RAW DATA Block Start
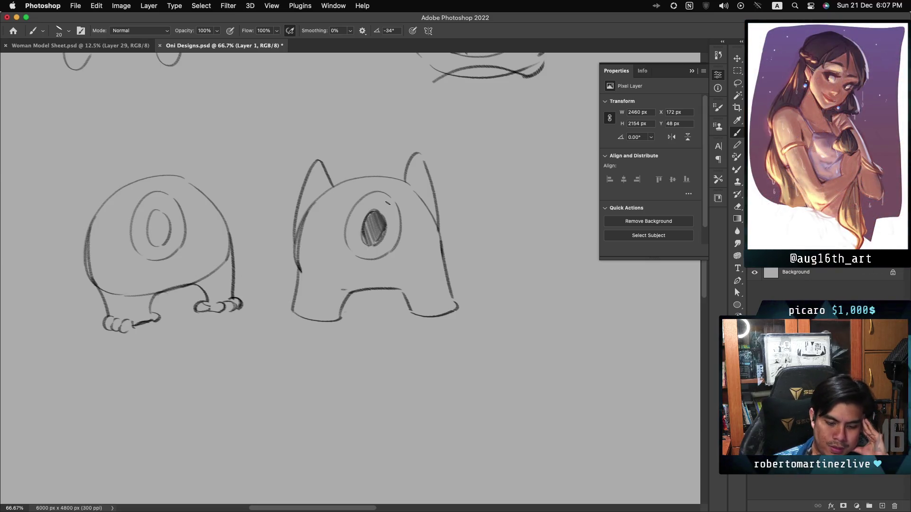
{"action": "scroll", "coordinate": [303, 237], "scroll_direction": "right", "scroll_amount": 6}
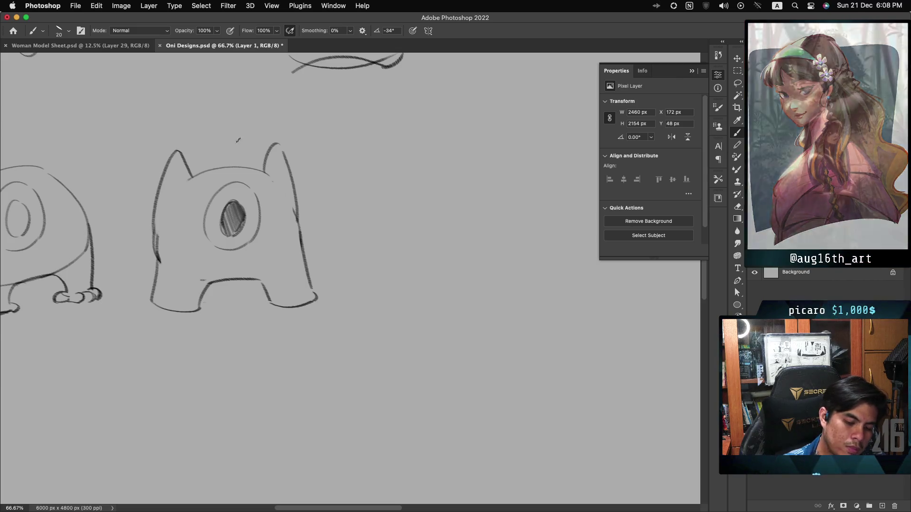
{"action": "key", "text": "l"}
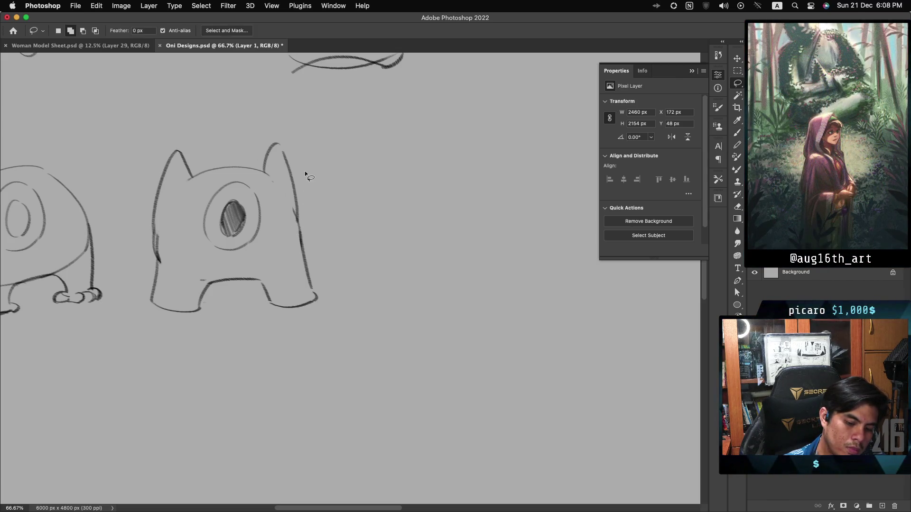
Lasso the middle one-eyed creature, Alt-drag a copy to its right, and deselect
{"action": "left_click_drag", "start_coordinate": [254, 356], "coordinate": [308, 169]}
RAW DATA Block End
--- EXERCISE REQUIREMENTS ---
Every line of the data above is to be set down word for word, with the pictures left out.

--- RESPONSE BELOW ---
{"action": "scroll", "coordinate": [303, 237], "scroll_direction": "right", "scroll_amount": 6}
{"action": "key", "text": "l"}
Lasso the middle one-eyed creature, Alt-drag a copy to its right, and deselect
{"action": "left_click_drag", "start_coordinate": [254, 356], "coordinate": [308, 169]}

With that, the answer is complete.